(Extract provided):
In this article, we'll explore the impact of unused CSS on website performance. Excess CSS increases file size and processing time. By identifying and reducing unused CSS, you can enhance your site's performance and provide a smoother browsing experience for your visitors.
How does CSS impact website speed?
CSS requests play a key role in how a page loads and displays. The following steps occur when the page loads:
- Download: The first step is to fetch the CSS files specified in the HTML document. The CSS files are specified using
<link>
tags or with<style>
tags embedded in the HTML. This adds extra requests and page weight to the page load. - Apply styles: The browser processes the CSS rules and applies them to the Document Object Model (DOM) created from the HTML. This step determines the styles for each element on the page.
- Rendering the page: After applying the styles. The browser paints the elements onto the screen for display.

(Activity list):
- 1) Answer these questions about the article on unused CSS:
(a) Which two things does excess CSS increase?
(b) Which two kinds of tags can specify the CSS files in the HTML document?
(c) What do the browser's processed CSS rules get applied to?
- 2) Reproduce the passage of the article on unused CSS, starting at "In this article, we'll" and ending at "impact website speed?".

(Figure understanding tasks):
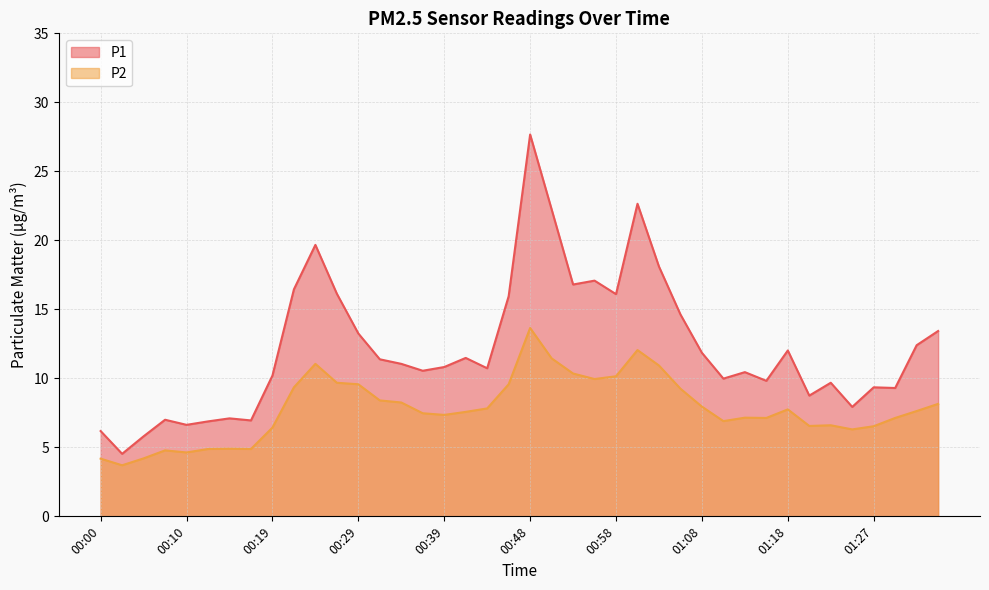

What is the total value across all series at 00:07?

11.8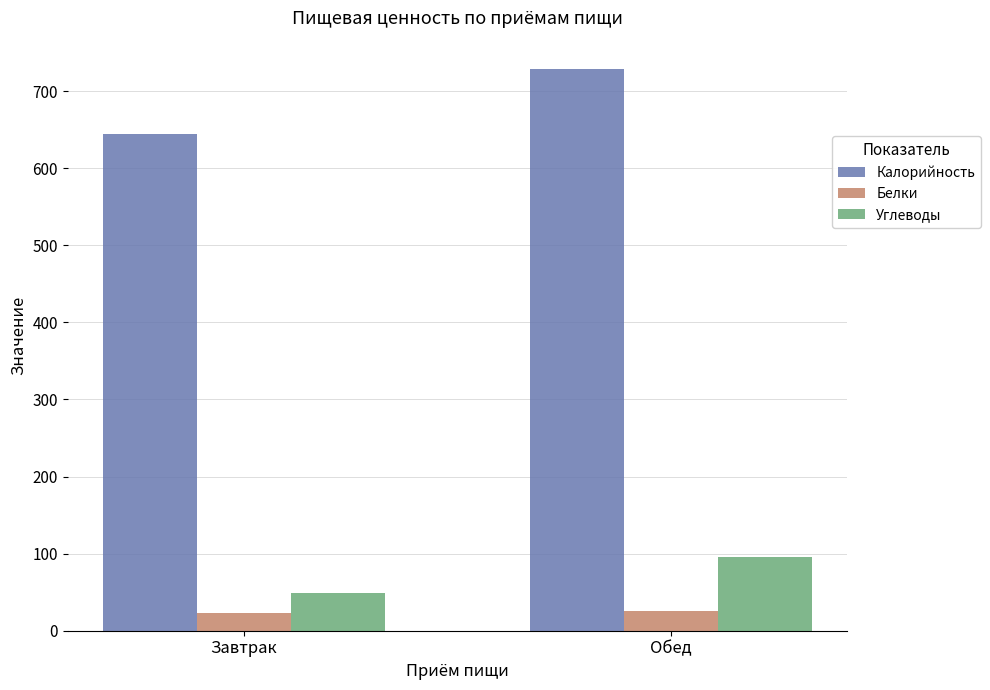

What is the spread (max minus min) of values at Обед?

703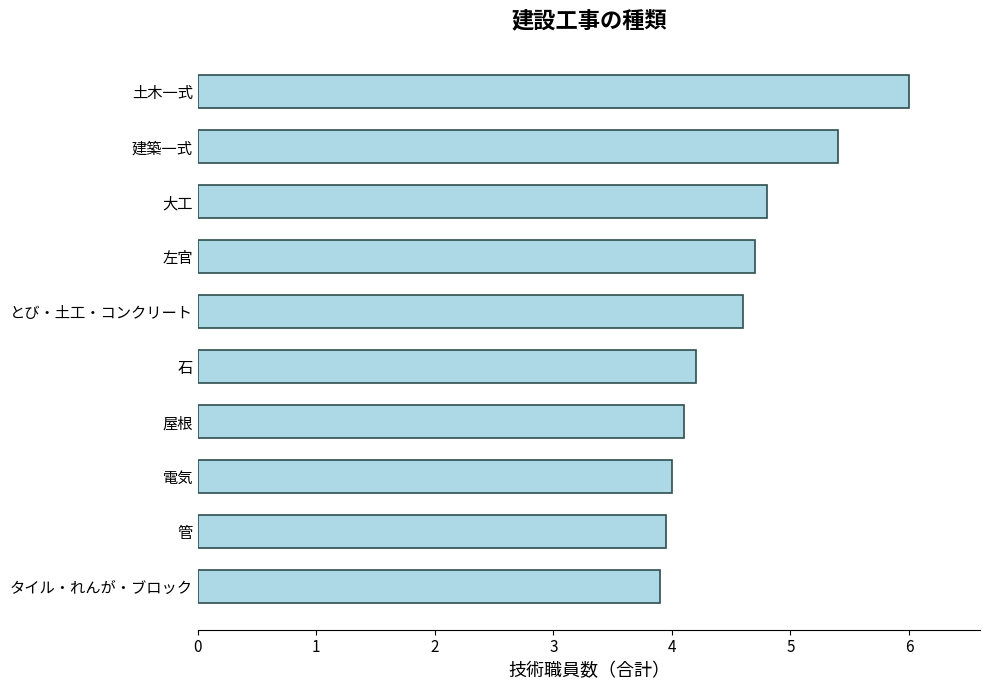

What is the change in value from 左官 to 建築一式?

+0.7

(Task solutions):
- 1)
(a) File size and processing time.
(b) <link> tags, or <style> tags embedded in the HTML.
(c) The Document Object Model (DOM) created from the HTML.

- 2)
In this article, we'll explore the impact of unused CSS on website performance. Excess CSS increases file size and processing time. By identifying and reducing unused CSS, you can enhance your site's performance and provide a smoother browsing experience for your visitors.
How does CSS impact website speed?